Sunday, February 1, 2015

Fumbling Through Fantasy: Fog Magic by Julia Sauer (1943)

On foggy days, 11-year-old Greta is able to travel back in time and visit the long-lost village of Blue Cove. There she meets Mrs. Morrill and her daughter, Retha, who become Greta's close friends. The visits continue for some months, giving Greta special glimpses into a past she has heard stories about her whole life. All  the while, though, Greta's twelfth birthday approaches. On this day, everyone seems to know, Greta will grow too old to experience the fog magic.

Fog Magic is a coming-of-age story, which focuses on the beauty of imagination during childhood and the loss of wonder and innocence that comes with age and maturity. Though the book was originally published in the 1940s, it is not necessarily confined to that time period. Rather, the universality of the knowledge that all children grow up makes it a timeless read.

Setting plays a major role in this book, and Sauer does a beautiful job of bringing the real world and the world of Blue Cove perfectly to life. She also manages to explain the magic of the fog - its limitations and its function - in subtle cues without spelling it out step by step. This approach contributes to the haunting, ethereal mood of the entire book, and helps the magic maintain its air of mystery.

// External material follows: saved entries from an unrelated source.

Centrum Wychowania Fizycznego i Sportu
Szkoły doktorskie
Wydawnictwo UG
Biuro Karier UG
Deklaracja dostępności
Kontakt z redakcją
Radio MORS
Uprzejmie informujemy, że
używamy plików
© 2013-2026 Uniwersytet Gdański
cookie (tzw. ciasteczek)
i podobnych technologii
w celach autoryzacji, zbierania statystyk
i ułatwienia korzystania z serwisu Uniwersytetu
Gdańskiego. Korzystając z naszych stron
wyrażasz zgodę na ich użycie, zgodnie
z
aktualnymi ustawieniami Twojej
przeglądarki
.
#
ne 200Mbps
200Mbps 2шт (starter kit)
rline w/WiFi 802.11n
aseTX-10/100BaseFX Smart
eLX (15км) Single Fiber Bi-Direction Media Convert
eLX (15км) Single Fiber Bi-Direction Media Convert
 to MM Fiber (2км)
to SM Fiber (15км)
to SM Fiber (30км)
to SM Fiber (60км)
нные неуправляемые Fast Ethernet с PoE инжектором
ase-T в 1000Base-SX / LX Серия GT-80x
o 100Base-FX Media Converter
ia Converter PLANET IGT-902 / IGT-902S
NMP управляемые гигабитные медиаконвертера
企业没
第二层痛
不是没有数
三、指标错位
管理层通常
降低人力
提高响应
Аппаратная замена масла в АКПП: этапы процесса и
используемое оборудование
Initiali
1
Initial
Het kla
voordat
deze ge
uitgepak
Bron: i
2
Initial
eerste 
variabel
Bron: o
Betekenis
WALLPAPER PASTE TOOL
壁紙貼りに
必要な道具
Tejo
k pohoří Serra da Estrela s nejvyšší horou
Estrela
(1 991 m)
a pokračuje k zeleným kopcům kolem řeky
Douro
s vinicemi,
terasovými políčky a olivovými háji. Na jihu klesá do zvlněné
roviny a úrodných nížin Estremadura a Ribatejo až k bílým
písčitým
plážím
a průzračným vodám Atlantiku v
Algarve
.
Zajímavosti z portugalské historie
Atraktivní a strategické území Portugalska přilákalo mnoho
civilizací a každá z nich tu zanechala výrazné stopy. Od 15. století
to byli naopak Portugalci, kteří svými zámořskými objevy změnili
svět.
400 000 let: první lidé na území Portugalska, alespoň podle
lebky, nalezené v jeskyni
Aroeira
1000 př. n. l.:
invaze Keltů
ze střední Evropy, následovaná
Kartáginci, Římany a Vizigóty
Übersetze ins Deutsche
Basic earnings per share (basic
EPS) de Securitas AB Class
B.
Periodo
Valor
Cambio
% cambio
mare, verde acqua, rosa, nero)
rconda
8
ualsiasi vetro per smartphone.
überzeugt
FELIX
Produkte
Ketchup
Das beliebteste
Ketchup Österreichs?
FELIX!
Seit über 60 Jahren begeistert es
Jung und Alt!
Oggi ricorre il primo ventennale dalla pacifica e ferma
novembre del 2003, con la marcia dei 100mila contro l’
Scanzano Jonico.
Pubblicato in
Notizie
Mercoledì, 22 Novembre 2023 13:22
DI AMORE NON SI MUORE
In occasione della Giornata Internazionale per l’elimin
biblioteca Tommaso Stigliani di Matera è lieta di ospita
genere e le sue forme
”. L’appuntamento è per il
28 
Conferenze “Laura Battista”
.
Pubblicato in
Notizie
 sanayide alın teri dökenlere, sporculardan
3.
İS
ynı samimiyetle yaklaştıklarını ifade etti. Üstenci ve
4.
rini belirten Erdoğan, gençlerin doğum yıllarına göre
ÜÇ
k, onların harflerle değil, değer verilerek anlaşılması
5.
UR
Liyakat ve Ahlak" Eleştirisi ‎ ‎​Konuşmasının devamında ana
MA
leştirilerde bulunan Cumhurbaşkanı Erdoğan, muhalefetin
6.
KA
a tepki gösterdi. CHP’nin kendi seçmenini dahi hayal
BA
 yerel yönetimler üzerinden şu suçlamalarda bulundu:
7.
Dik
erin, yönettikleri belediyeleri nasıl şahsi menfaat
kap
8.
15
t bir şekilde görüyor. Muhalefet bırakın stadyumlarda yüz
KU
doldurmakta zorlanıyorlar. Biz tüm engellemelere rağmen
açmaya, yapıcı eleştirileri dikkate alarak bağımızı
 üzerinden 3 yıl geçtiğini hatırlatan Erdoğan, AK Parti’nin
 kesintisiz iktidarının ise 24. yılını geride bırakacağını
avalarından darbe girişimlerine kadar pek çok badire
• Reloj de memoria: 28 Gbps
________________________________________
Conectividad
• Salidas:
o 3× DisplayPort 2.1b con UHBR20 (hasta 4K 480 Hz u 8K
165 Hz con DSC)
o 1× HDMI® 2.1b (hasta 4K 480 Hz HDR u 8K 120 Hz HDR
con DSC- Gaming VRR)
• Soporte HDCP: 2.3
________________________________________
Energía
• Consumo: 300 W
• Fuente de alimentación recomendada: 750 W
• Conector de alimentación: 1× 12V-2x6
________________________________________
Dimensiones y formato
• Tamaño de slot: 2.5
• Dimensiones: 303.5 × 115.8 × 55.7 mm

Like The Light at Tern Rock, Fog Magic is a short novel with very precise, evocative writing. The moral is less heavy-handed in Fog Magic, but it still conveys a valuable lesson to which young readers in every generation can relate. The age of this book makes it somewhat difficult to find, and more difficult yet to sell to kids, but for those readers who like quiet, complex reads, this will be a special find. Other Newbery honor books that are similar to this one include Bright Island by Mabel Robinson (because of the setting) and The Fledgling by Jane Langton (because of the magic).